New Student Loan Reform Enacted

You wouldn’t look closely at Public Law No. 115-174, but if you did, you would see amendments to the “Truth in Lending Act.” If you have student loans, you’ll want to continue reading this.

Co-Signer Changes ‘Forbearance’

The laws governing student loans and cosigners have long been debated. Below are the changes that were recently made to student loan regulations: The new reform prevents lenders from declaring a default against a borrower if a co-signer declares bankruptcy or dies. Co-signers are no longer obligated to pay off a student loan debt if the student dies.

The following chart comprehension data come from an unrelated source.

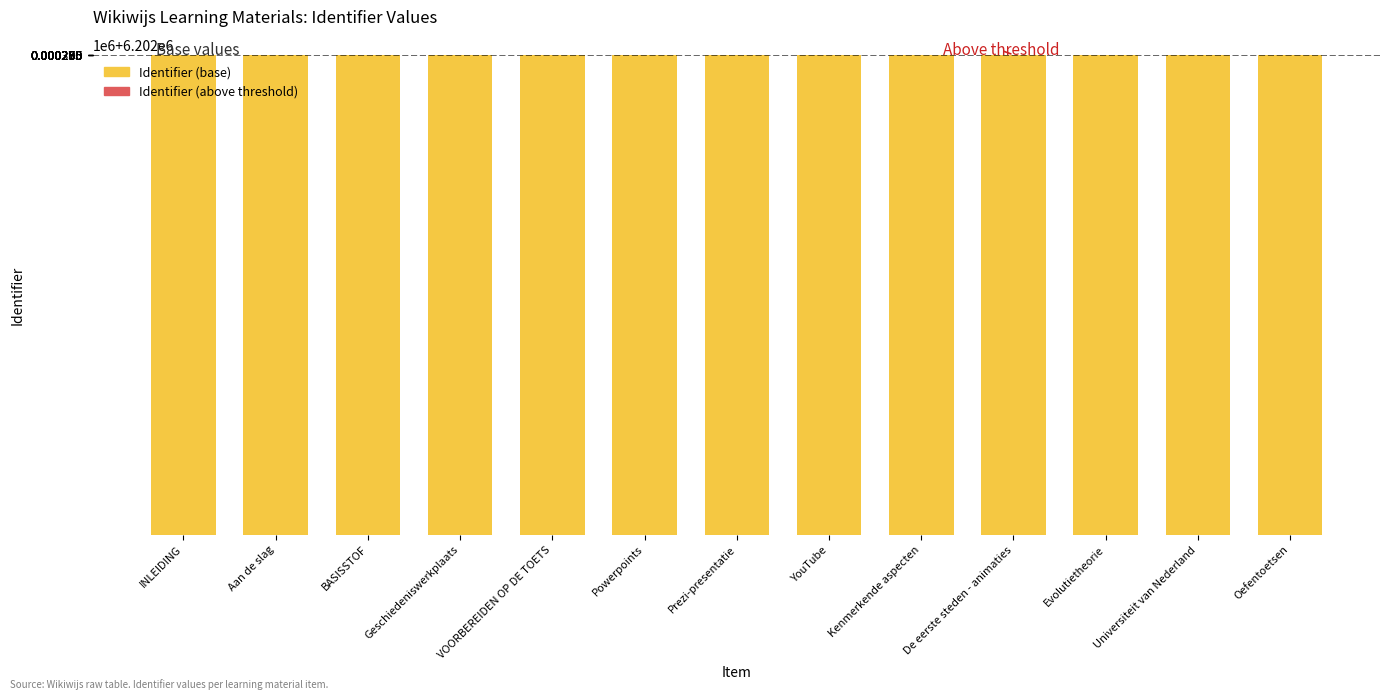

What is the difference between the Identifier (above threshold) values at Evolutietheorie and De eerste steden - animaties?

524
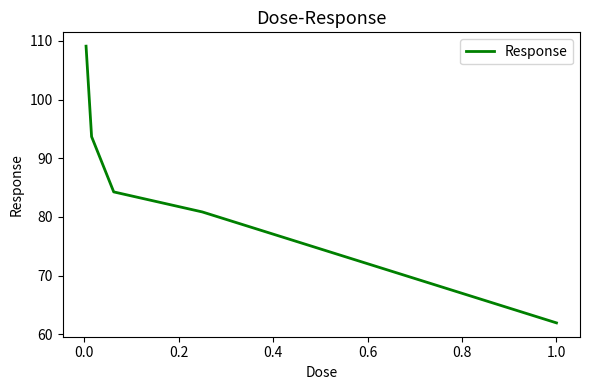

What is the maximum value shown in the chart?

109.1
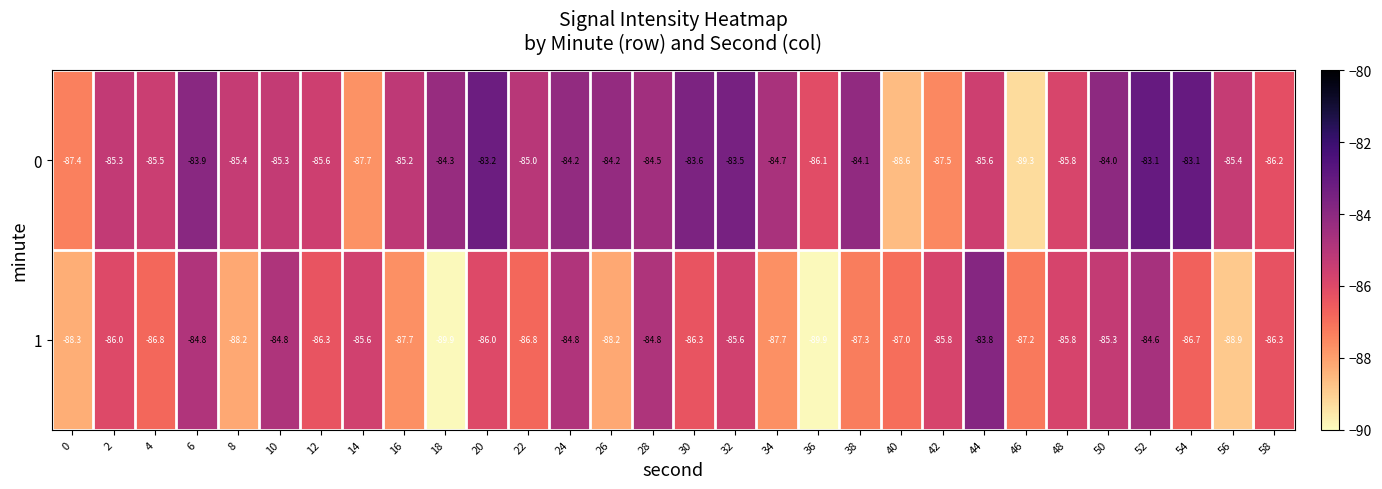

What is the spread (max minus min) of values at 4?

1.3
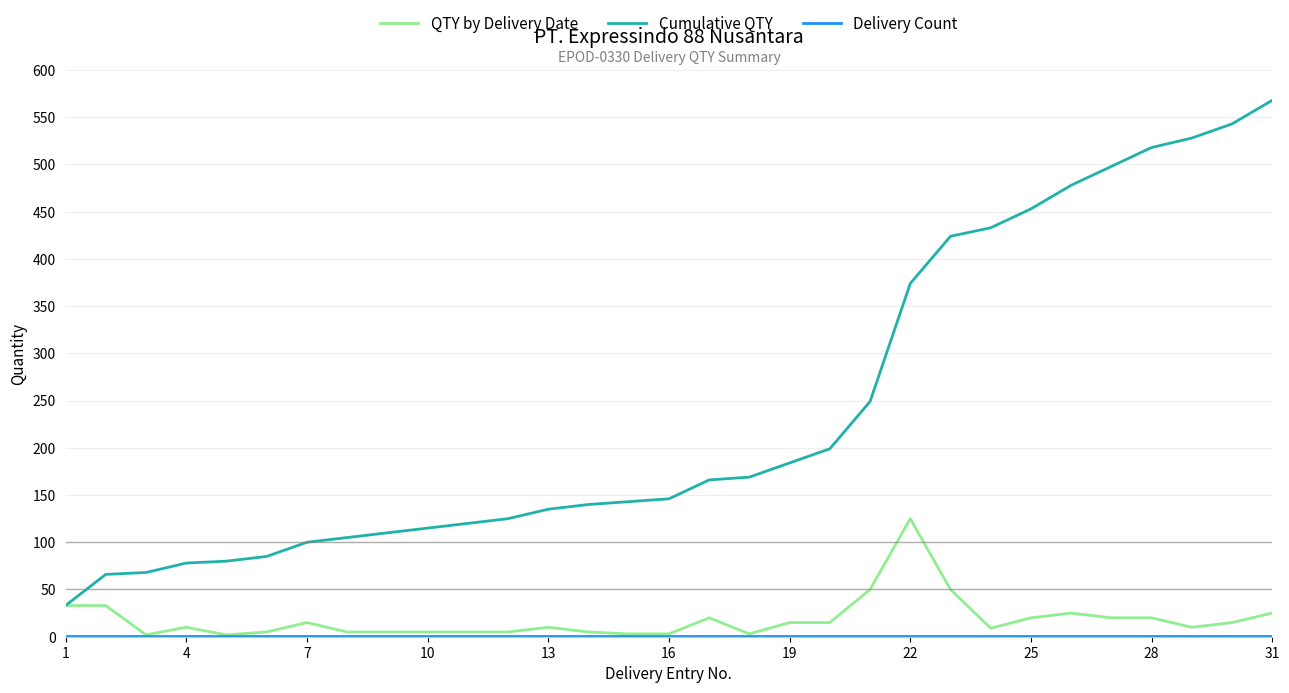

Which series has the largest total across all categories?

Cumulative QTY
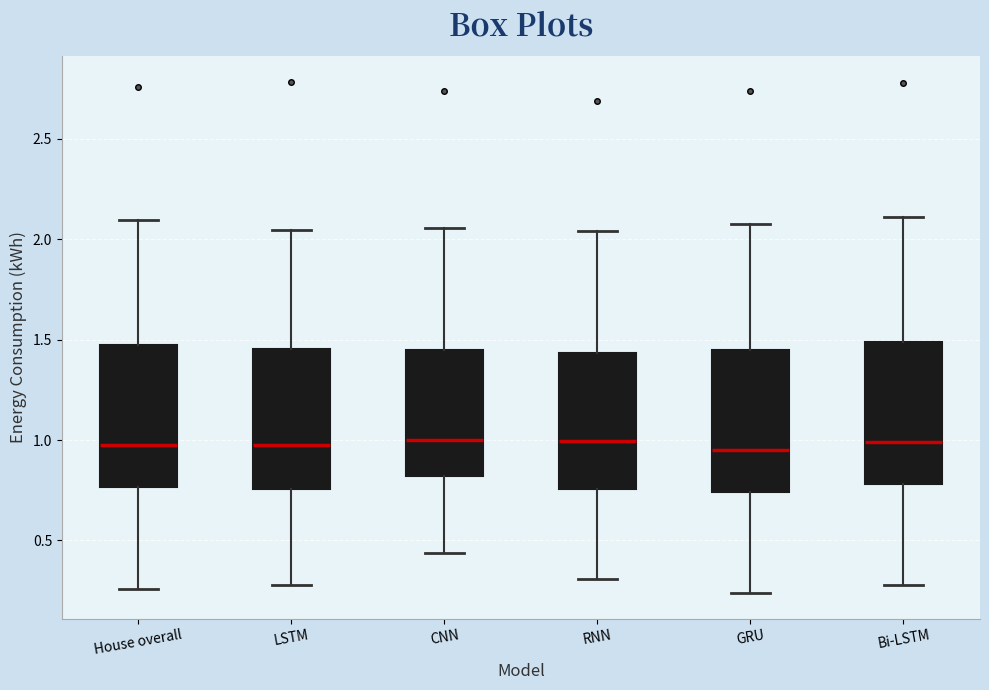

Reading left to right, read every box against the y-axis: the position of its median line, the range the box covers, and the ends of its whiskers. The values are not printed on the chart, so give them approximately, as read against the axis.

House overall: median 1.00, box 0.75 to 1.45, whiskers 0.25 to 2.10
LSTM: median 0.95, box 0.75 to 1.45, whiskers 0.30 to 2.05
CNN: median 1.00, box 0.80 to 1.45, whiskers 0.45 to 2.05
RNN: median 1.00, box 0.75 to 1.45, whiskers 0.30 to 2.05
GRU: median 0.95, box 0.75 to 1.45, whiskers 0.25 to 2.05
Bi-LSTM: median 1.00, box 0.80 to 1.50, whiskers 0.30 to 2.10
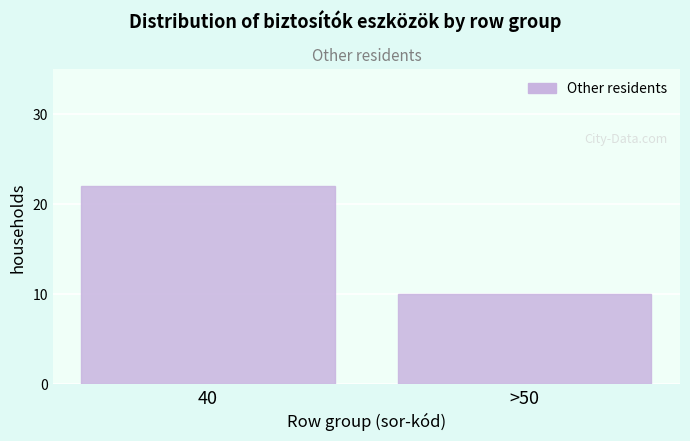

Reading left to right, what are all the values shown in this chart?

22	10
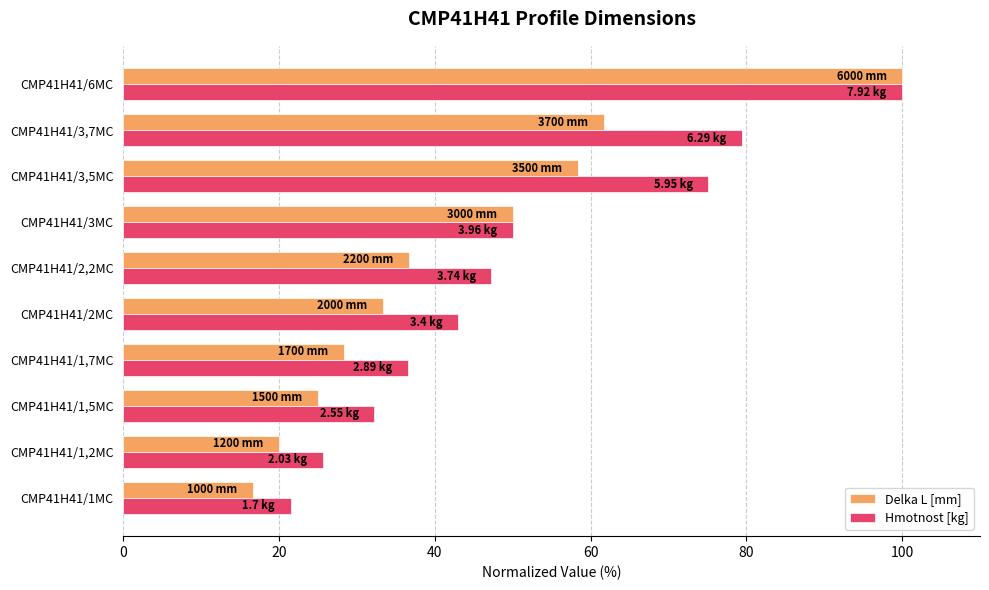

What is the average value of the Delka L [mm] series?

43.0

These new laws only apply to loans provided after November 20, 2018. If you are a cosigner on a student loan prior to this date, the old laws still apply to you. Spouses are also not free from debt obligations as cosigners under this new law. If you acted as a cosigner for a spouse, you are still responsible for paying off that debt.

Credit Reporting Changes

Section 602 of this law also includes some changes to student loans - those changes are as follows: Students that have successfully completed a loan rehabilitation program (student makes a certain number of on-time payments in order to show good faith) can request that all negative credit reporting information is wiped from their record.

Private Loans Exempt

If you have private student loans, you should know that those lenders are not subject to the same laws or amendments. Private lenders do not have to offer rehabilitation programs, and lenders are not legally required to remove negative marks from a person’s credit report - regardless of whether or not a request to have this information removed has been made. We would also like to caution you against entering into a rehabilitation program offered through a private or public lender. In many cases, agreeing to such a program can result in reinstating the statute of limitations period, which may subject you to a lawsuit.

If that period of time has passed, lenders cannot legally sue you for any amount. It is best to consult with an attorney if you are considering whether or not a rehabilitation program is within your best interests.